Schools Secretary Ed Balls and faith group leaders have formed a partnership - endorsing faith schools as a force to improve social cohesion in England.

Social cohesion? Is that what they're calling sectarianism these days?

Why not write to your MP and tell them how you feel about this? You might like to cc. the aptly named Ed Balls while you're at it. (Not that writing to your MP ever made a shite of difference, you understand.)

Personally speaking, I am fucking livid.

Bad example, chaps

BBC: Starch 'fuel of human evolution'

Man's ability to digest starchy foods like the potato may explain our success on the planet, genetic work suggests.

According to current evolutionary theory, man evolved in Africa, whereas the potato evolved in South America. The two were not destined to meet until long after human beings had evolved their ability to digest starch.

Pedantic, I know, but the next thing you know, the tabloids will be claiming that we evolved from chips, not chimps.

(And yes, I know we didn't evolve from chimps, but the tabloids probably don't.)

Nanny State turns into Midwife State

Words failurise me:

BBC: Eat well cash for mothers-to-be

Pregnant women will get about £200 paid into their bank account to spend on healthy food under a government initiative, the BBC has learned.

At the risk of sounding Tory…

IF THEY CAN'T AFFORD TO FEED THEMSELVES PROPERLY, WHAT THE HELL ARE THEY DOING HAVING KIDS IN THE FIRST PLACE?

Elephants' Ears

The late, great Luciano Pavarotti sings Elephants' Ears:

What a fantastic pair of lungs!

Which reminds me, it's Stense's birthday tomorrow.

Intelligent cataloguing

I performed a very selfless, noble and altruistic act on Thursday.

I was in the disturbingly small science section of the Liverpool branch of Waterstones, when I noticed Michael Behe's imfamous book Darwin's Black Box sitting on the shelf.

Sistine Chapel ceiling, Vatican
An intelligent designer in action 6,011 years ago.

Despite its misleading title, Behe's book has nothing to do with science. It is a book about so-called Intelligent Design: the latest rebranding of the age-old, discredited philosophy of Natural Theology, which attempts to show that the universe—and, in particular, living organisms—are so complex that they couldn't have come about by chance; they must have been designed by some intelligent force—or God, as the proponents of Intelligent Design don't like to admit. They're trying to get this nonsense taught in school science lessons, so admitting that Intelligent Design is just another name for Creationism wouldn't help their cause. They evidently haven't read the bit in the Bible about not bearing false witness.

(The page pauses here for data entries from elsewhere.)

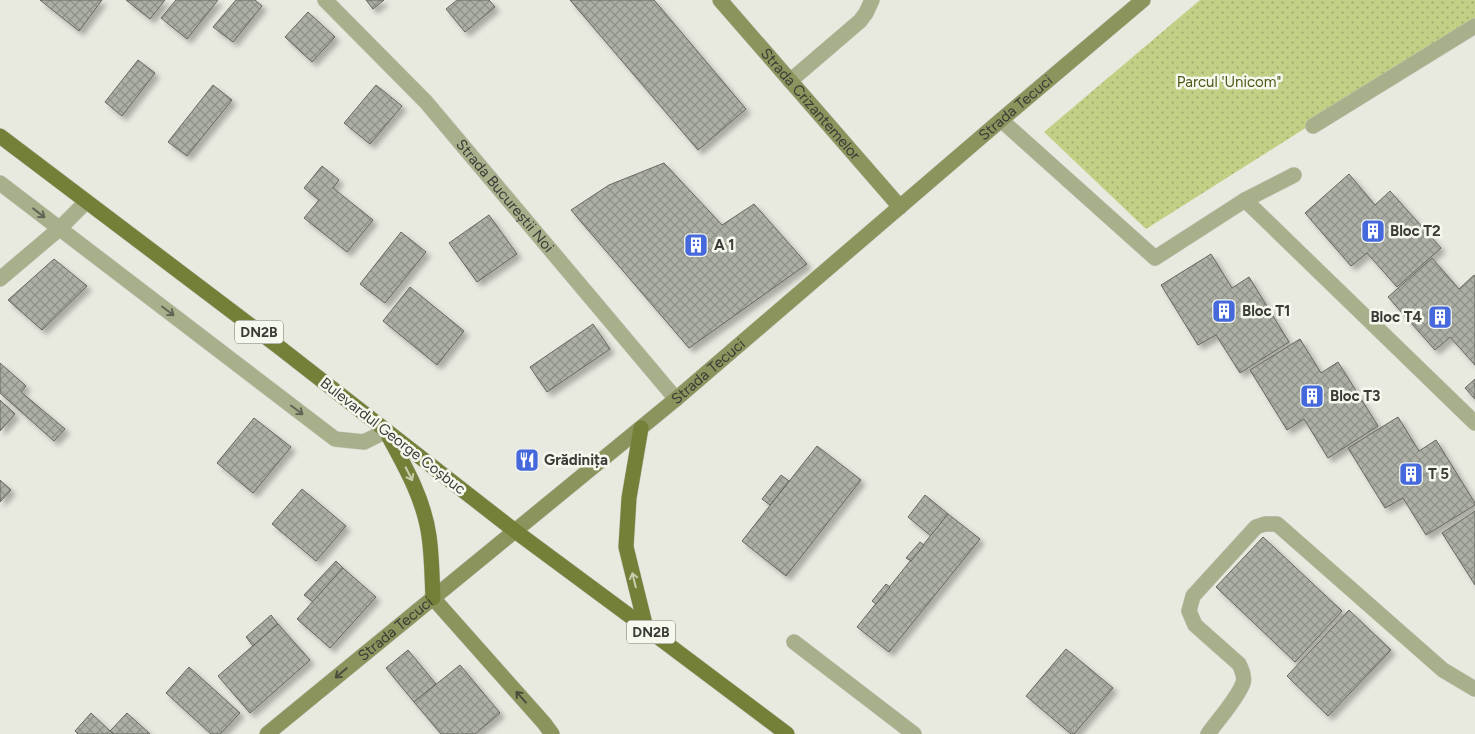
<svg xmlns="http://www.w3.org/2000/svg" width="1475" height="734" font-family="Figtree,sans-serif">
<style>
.park{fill:url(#park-dots)}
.building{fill:url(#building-cross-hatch);stroke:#66685f;filter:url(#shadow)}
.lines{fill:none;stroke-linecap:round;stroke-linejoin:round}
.lane-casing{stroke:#c5c7be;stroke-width:16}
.street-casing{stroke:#c5c7be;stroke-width:16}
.secondary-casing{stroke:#c5c7be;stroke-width:16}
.primary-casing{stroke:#c5c7be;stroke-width:16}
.lane{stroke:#a8b08b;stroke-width:15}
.street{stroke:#a8b08b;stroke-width:15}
.secondary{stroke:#8a945c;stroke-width:15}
.primary{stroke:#747f38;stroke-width:15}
.oneway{stroke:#616555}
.oneway2{stroke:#c8ceae}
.oneway3{stroke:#4b4e3f}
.labels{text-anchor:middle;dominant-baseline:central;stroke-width:5;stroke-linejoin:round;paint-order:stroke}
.shield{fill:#f5f8ed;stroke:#73746e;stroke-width:1}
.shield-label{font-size:14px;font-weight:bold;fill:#3b3c38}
.park-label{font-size:15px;fill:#4f5919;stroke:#f5f8ed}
.street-label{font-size:15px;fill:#3b3c38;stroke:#f5f8ed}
.poi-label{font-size:15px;font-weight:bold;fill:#3b3c38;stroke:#f5f8ed;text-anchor:start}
</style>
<defs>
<pattern id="park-dots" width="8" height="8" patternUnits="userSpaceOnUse" patternTransform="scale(1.25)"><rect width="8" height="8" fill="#c2d085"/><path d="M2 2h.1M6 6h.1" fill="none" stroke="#9faa6e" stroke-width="1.8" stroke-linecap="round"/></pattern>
<pattern id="building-cross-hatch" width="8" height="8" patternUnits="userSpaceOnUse" patternTransform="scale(1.25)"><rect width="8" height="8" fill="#acafa4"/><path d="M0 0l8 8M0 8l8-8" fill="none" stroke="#8d9087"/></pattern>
<filter id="shadow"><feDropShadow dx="4.5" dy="4.5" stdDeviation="2.5" flood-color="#0004"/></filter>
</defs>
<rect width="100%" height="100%" fill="#e8eae0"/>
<polygon class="park" points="1200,0 1475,0 1475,21 1146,229 1044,132"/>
<g class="building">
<polygon points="40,0 102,0 79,31"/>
<polygon points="126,0 165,0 150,19"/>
<polygon points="176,0 218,0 187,39 161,18"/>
<polygon points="236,0 255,0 262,6 233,42 213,27"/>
<polygon points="366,0 384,0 373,9"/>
<polygon points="457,0 489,0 495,7 465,32 446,9"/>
<polygon points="570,0 654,0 746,109 698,150"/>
<polygon points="308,12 335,37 312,62 285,37"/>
<polygon points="138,60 155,73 122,116 105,102"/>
<polygon points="213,85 232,100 187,156 168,142"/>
<polygon points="376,85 402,106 370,144 344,123"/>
<polygon points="664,163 722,225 754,204 807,264 689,348 571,210 609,185"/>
<polygon points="322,166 339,180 333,188 373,220 347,252 304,218 319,200 304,188"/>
<polygon points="1349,174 1375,205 1390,191 1441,248 1397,287 1367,253 1351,266 1305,213"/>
<polygon points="489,215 517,254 477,282 449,243"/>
<polygon points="401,232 426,252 385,303 360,284"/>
<polygon points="1211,254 1232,288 1249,277 1289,342 1240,373 1216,335 1198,345 1161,285"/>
<polygon points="1432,258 1459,289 1474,275 1475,277 1475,365 1450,337 1435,350 1388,297"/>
<polygon points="54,259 87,286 42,330 8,300"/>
<polygon points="410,287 464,331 437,365 383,321"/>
<polygon points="593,324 610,349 547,392 530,367"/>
<polygon points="1300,339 1321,373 1338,362 1378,426 1328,458 1304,419 1287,430 1250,370"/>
<polygon points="0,363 26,386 21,392 65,429 54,441 0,393"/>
<polygon points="1475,379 1475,399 1465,388"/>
<polygon points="0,400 15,414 0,431"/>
<polygon points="1398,417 1419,451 1436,440 1475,503 1475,505 1426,535 1403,498 1385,508 1348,448"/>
<polygon points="254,418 291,447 253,493 217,463"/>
<polygon points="817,446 861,480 786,576 742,541"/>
<polygon points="781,475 789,481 770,505 762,499"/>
<polygon points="0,480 11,490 0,502"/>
<polygon points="302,489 346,526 316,561 272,524"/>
<polygon points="925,495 948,514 931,536 908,517"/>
<polygon points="1475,511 1475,585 1442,533"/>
<polygon points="948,514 980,539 889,652 857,627"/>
<polygon points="1263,537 1342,611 1295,662 1216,587"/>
<polygon points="920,542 924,545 911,561 906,558"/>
<polygon points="336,561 343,568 313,602 304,595"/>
<polygon points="343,568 376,597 330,648 297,619"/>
<polygon points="886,584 890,587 876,604 872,601"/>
<polygon points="1349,610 1391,650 1328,716 1287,676"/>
<polygon points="271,615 278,624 253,646 246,637"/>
<polygon points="278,624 310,660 250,713 218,676"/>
<polygon points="1066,649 1113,688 1074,734 1071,734 1026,696"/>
<polygon points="408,650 436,684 414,702 386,668"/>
<polygon points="460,665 500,713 475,734 441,734 414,702"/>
<polygon points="189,667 240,713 220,734 211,734 166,693"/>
<polygon points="91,713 110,731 114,734 78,734 75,731"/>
<polygon points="127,713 150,734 114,734 110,731"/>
</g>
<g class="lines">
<g class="lane-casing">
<g id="lane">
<polyline points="790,81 860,21 866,13 872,0"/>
<polyline points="1001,120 1155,258 1245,200 1294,175"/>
<polyline points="1313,126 1475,26"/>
<polyline points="0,183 335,439 364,442 386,431"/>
<polyline points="1245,200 1475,423"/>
<polyline points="794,642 914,734"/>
<path d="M1208,734C1217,721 1238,698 1243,683C1245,677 1242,670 1239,664L1195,625L1189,611L1193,596L1256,527L1265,524H1277L1443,670L1475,689"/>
</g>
</g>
<g class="street-casing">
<g id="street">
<path id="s1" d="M325,0L426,102L676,399"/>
<polyline points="0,279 59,229 86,202"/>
</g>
</g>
<g class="secondary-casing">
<g id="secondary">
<path id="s2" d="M720,0L900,207"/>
<polyline points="433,598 544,723 552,734"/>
<path id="s3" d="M267,734L676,399L1001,120L1143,0"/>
</g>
</g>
<g class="primary-casing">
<g id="primary">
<polyline points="0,136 279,347 515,531 646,628 787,734"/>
<polyline points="641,428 629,498 626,547 646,628"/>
<path d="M389,437C406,468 424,500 429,536C432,557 432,578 433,598"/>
</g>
</g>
<use href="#lane" class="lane"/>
<use href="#street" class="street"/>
<use href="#secondary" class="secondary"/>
<use href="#primary" class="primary"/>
</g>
<defs><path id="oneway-shaft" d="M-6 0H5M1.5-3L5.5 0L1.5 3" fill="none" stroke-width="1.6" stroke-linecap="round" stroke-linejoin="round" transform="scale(1.25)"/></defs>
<g class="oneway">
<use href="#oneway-shaft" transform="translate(39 213) rotate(38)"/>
<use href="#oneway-shaft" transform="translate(168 311) rotate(37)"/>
<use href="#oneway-shaft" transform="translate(297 410) rotate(37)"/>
</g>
<g class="oneway2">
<use href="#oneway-shaft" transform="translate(409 474) rotate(63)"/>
<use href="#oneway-shaft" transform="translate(634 580) rotate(-104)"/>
</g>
<g class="oneway3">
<use href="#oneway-shaft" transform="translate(341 673) rotate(140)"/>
<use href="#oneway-shaft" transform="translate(521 697) rotate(-132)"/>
</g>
<defs>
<g id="building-square" transform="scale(1.25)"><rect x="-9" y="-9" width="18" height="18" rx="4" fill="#4569dc" stroke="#f5f8ed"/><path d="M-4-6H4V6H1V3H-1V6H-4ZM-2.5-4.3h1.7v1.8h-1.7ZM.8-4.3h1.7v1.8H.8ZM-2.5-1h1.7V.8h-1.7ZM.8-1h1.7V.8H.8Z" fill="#fff"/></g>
<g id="restaurant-square" transform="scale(1.25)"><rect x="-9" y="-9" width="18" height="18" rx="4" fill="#4569dc" stroke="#f5f8ed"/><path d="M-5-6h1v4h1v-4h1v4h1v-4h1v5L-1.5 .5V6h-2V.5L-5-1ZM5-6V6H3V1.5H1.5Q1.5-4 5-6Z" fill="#fff"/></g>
</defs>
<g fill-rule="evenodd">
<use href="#building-square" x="1373" y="231"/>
<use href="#building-square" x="696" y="245"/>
<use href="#building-square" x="1224" y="311"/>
<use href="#building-square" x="1440" y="317"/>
<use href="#building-square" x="1312" y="396"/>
<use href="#restaurant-square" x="527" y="460"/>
<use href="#building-square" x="1411" y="474"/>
</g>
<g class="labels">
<g class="shield">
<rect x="235" y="320.5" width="48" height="23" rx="4"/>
<rect x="627" y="620.5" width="48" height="23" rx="4"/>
</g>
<g class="shield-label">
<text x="259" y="332">DN2B</text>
<text x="651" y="632">DN2B</text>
</g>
<g class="park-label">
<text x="1229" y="82">Parcul 'Unicom"</text>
</g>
<g class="street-label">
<text stroke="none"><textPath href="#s2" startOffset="138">Strada Crizantemelor</textPath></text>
<text stroke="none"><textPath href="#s3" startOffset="976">Strada Tecuci</textPath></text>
<text stroke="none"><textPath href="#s1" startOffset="266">Strada Bucureștii Noi</textPath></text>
<text stroke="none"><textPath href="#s3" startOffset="571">Strada Tecuci</textPath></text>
<text transform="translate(393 436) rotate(38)">Bulevardul George Coșbuc</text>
<text stroke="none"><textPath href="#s3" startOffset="166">Strada Tecuci</textPath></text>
</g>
<g class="poi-label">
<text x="1390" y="231">Bloc T2</text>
<text x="714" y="245">A 1</text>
<text x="1242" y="311">Bloc T1</text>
<text x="1422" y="317" text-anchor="end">Bloc T4</text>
<text x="1330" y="396">Bloc T3</text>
<text x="544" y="460">Grădinița</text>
<text x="1428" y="474">T 5</text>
</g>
</g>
</svg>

For some inexplicable reason, someone at Waterstones had decided to file Behe's silly book in the science section.

So I moved it.

I took it off the shelf, walked over to the disturbingly large religion and spirituality section and filed Darwin's Black Box neatly away behind a copy of the King James Bible.

Everyone's a winner:

  • any religious nut wanting to buy Behe's book will be able to find it amongst the other religious propaganda
  • therefore, Behe will sell more copies of his book
  • therefore Waterstones will make more money
  • and precious shelf-space is freed up in the science section for genuine science books

Think of me as a good Samaritan.


Postscript: It would appear that I am not alone, see Biologists Helping Bookstores.

His reputation precedes him

According to a pundit on Match of the Day 2 last night, "Thierry Henry's a huge presence in the changing room".

You heard it here first, girls.

Unless you happened to watch Match of the Day 2 last night.